Type 285 radar
- Country of origin: United Kingdom
- Introduced: 1940
- Type: Fire-control radar
- Frequency: 600 MHz
- Beamwidth: 18° (horizontal); 43° (vertical);
- Pulsewidth: 2 μs
- Range: 18,000 yd (16,000 m)
- Altitude: 15,000 ft (4,600 m)
- Precision: 150 yd (140 m)
- Power: 25 kW

= Type 285 radar =

British gun laying radar

The Type 285 radar was a British naval gunnery radar developed during the Second World War. The Type 285 was used as a surface and anti-aircraft ranging radar on smaller ships, and as an anti-aircraft radar on larger ships. The prototype was tested at sea aboard the escort destroyer in August 1940.

The Type 284 radar used the same electronics with a different antenna system, and was used for surface fire control on larger ships (cruisers and battleships).

_ _ _ _

ASSIGNMENT 1:
According to the Type 285 radar text, in what month and year was the prototype tested at sea?
ASSIGNMENT 2:
From the specification list in the Type 285 radar text, name every item whose value is given in both imperial and metric units, along with its value.
ASSIGNMENT 3:
Copy the portion of the Type 285 radar text starting with "British gun laying" and going on through "(cruisers and battleships).".
Rely only on the Type 285 radar text for your answers.

[Saved data entries]
_ _ _ _

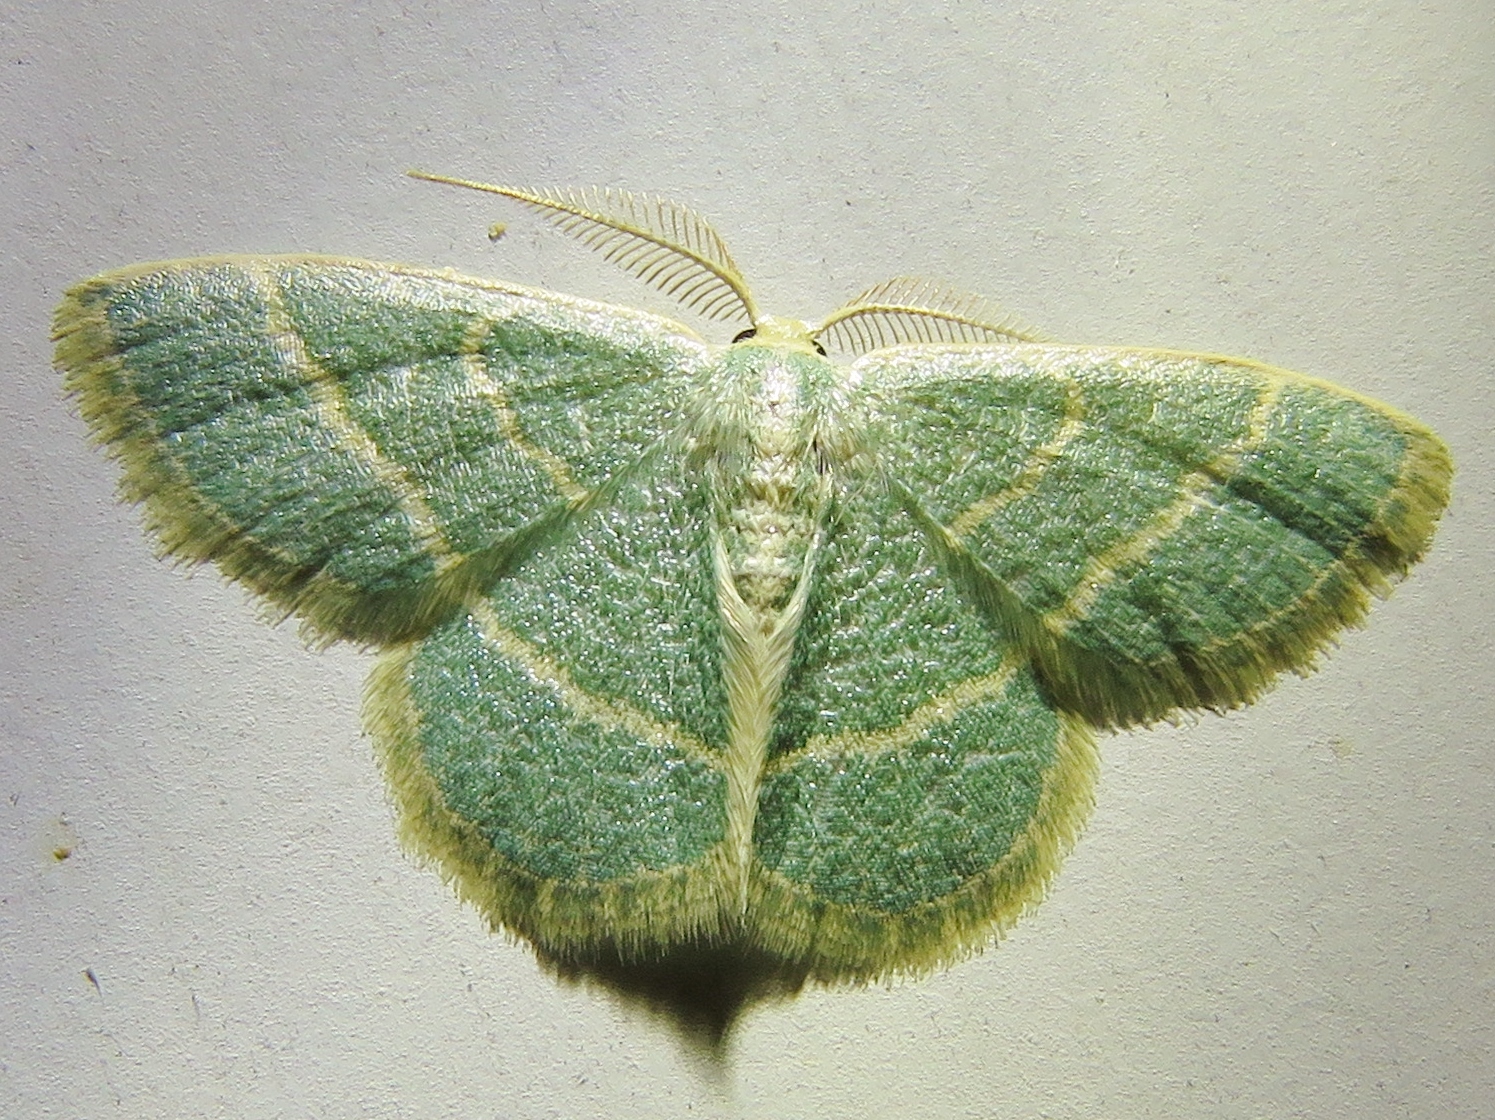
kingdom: Animalia
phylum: Arthropoda
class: Insecta
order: Lepidoptera
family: Geometridae
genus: Chlorochlamys
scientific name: Chlorochlamys chloroleucaria
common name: Blackberry looper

_ _ _ _

RESULT 1:
August 1940

RESULT 2:
- Range: 18,000 yd (16,000 m)
- Altitude: 15,000 ft (4,600 m)
- Precision: 150 yd (140 m)

RESULT 3:
British gun laying radar

The Type 285 radar was a British naval gunnery radar developed during the Second World War. The Type 285 was used as a surface and anti-aircraft ranging radar on smaller ships, and as an anti-aircraft radar on larger ships. The prototype was tested at sea aboard the escort destroyer in August 1940.

The Type 284 radar used the same electronics with a different antenna system, and was used for surface fire control on larger ships (cruisers and battleships).